DOKUMENTTEXT.
Musik als Landschaft der Seele

Kultur / 07.08.2025 • 11:56 Uhr
Lech Classic Festival
Der nordische Abend beim Lech Classic Festival war mit Elisabeth Brauß, Florina Ilie und Ayana Tsuji fest in weiblicher Hand. Michael Moosbrugger

Nordischer Abend“ mit Werken von Edvard Grieg und Jean Sibelius bei Lech Classic.

lech Inmitten der Bergkulisse von Lech wurde am Mittwoch in den Lechwelten ein Konzertabend geboten, der die Natur des Nordens nicht nur in Klang übersetzte, sondern sie in ihrer ganzen Tiefe erfahrbar machte. Unter dem Motto „Musik im Einklang mit Natur und Heimat“ bildeten Werke von Edvard Grieg und Jean Sibelius den musikalischen Schwerpunkt – dargeboten von zwei Solistinnen von seltener Ausdruckskraft: Elisabeth Brauß am Klavier und Ayana Tsuji an der Violine. Ergänzt wurde das Programm durch das berührende „Solveigs Lied“, das von der rumänischen Sopranistin Florina Ilie gesungen wurde.

DEINE AUFGABEN.
• a. Kannst du im Konzertbericht den Absatz, der mit „Inmitten der Bergkulisse von Lech“ beginnt, kürzer fassen und dabei seine wesentlichen Angaben beibehalten?
• b. Gib aus dem Konzertbericht den Abschnitt wortgetreu wieder, der mit „lech Inmitten der“ beginnt und bis einschließlich „Ilie gesungen wurde.“ reicht.
• c. Wie geht der Konzertbericht über den nordischen Abend beim Lech Classic Festival nach seinem letzten Satz weiter? Schreib die Fortsetzung.

NACHSTEHENDE DATEN.
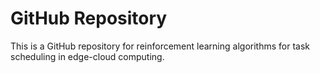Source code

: # GitHub Repository
This is a GitHub repository for reinforcement learning algorithms for task scheduling in edge-cloud computing.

ERGEBNISSE JE AUFGABE.
• a. Am Mittwoch fand in den Lechwelten in Lech ein Konzertabend unter dem Motto „Musik im Einklang mit Natur und Heimat“ statt. Im Mittelpunkt standen Werke von Edvard Grieg und Jean Sibelius, gespielt von Elisabeth Brauß am Klavier und Ayana Tsuji an der Violine. Zusätzlich sang die rumänische Sopranistin Florina Ilie „Solveigs Lied“.

• b.
lech Inmitten der Bergkulisse von Lech wurde am Mittwoch in den Lechwelten ein Konzertabend geboten, der die Natur des Nordens nicht nur in Klang übersetzte, sondern sie in ihrer ganzen Tiefe erfahrbar machte. Unter dem Motto „Musik im Einklang mit Natur und Heimat“ bildeten Werke von Edvard Grieg und Jean Sibelius den musikalischen Schwerpunkt – dargeboten von zwei Solistinnen von seltener Ausdruckskraft: Elisabeth Brauß am Klavier und Ayana Tsuji an der Violine. Ergänzt wurde das Programm durch das berührende „Solveigs Lied“, das von der rumänischen Sopranistin Florina Ilie gesungen wurde.

• c.
Lech Classic Festival
Elisabeth Brauß begeisterte mit der Peer-Gynt-Suite Nr. 1 von Edvard Grieg. Michael Moosbrugger

Der Auftakt gehörte der Peer-Gynt-Suite Nr. 1 von Edvard Grieg, einem Werk, das sich längst vom Bühnenkontext emanzipiert hat und in der Konzertwelt als Inbegriff norwegischer Klangpoesie gilt. Was das Orchester an diesem Abend entfaltete, war keine pittoreske Postkartenmusik, sondern eine fein gearbeitete Erzählung über Licht, Schatten, Verlorenheit und Aufbruch. Die berühmte „Morgenstimmung“ eröffnete das Konzert mit einem impressionistischen Leuchten, das sich über das Tal zu legen schien – ein Sonnenaufgang nicht nur im Klang, sondern im Raum. Zart und zugleich voller innerer Spannung folgte „Åses Tod“, das mit fast kammermusikalischer Intimität gespielt wurde – ein Moment des Innehaltens, der in seiner Stille berührte, ohne etwas zu behaupten. Mit „Anitras Tanz“ kam Leichtigkeit auf: ein folkloristisch grundierter Reigen, fein phrasiert und nie aufgesetzt. In der finalen „Halle des Bergkönigs“ entfaltete sich schließlich jenes dunkle Crescendo, das von Verfolgung, Wahnsinn und Übermut erzählt – mit rhythmischer Schärfe und orchestralem Furor, der nie ins Grobe kippte.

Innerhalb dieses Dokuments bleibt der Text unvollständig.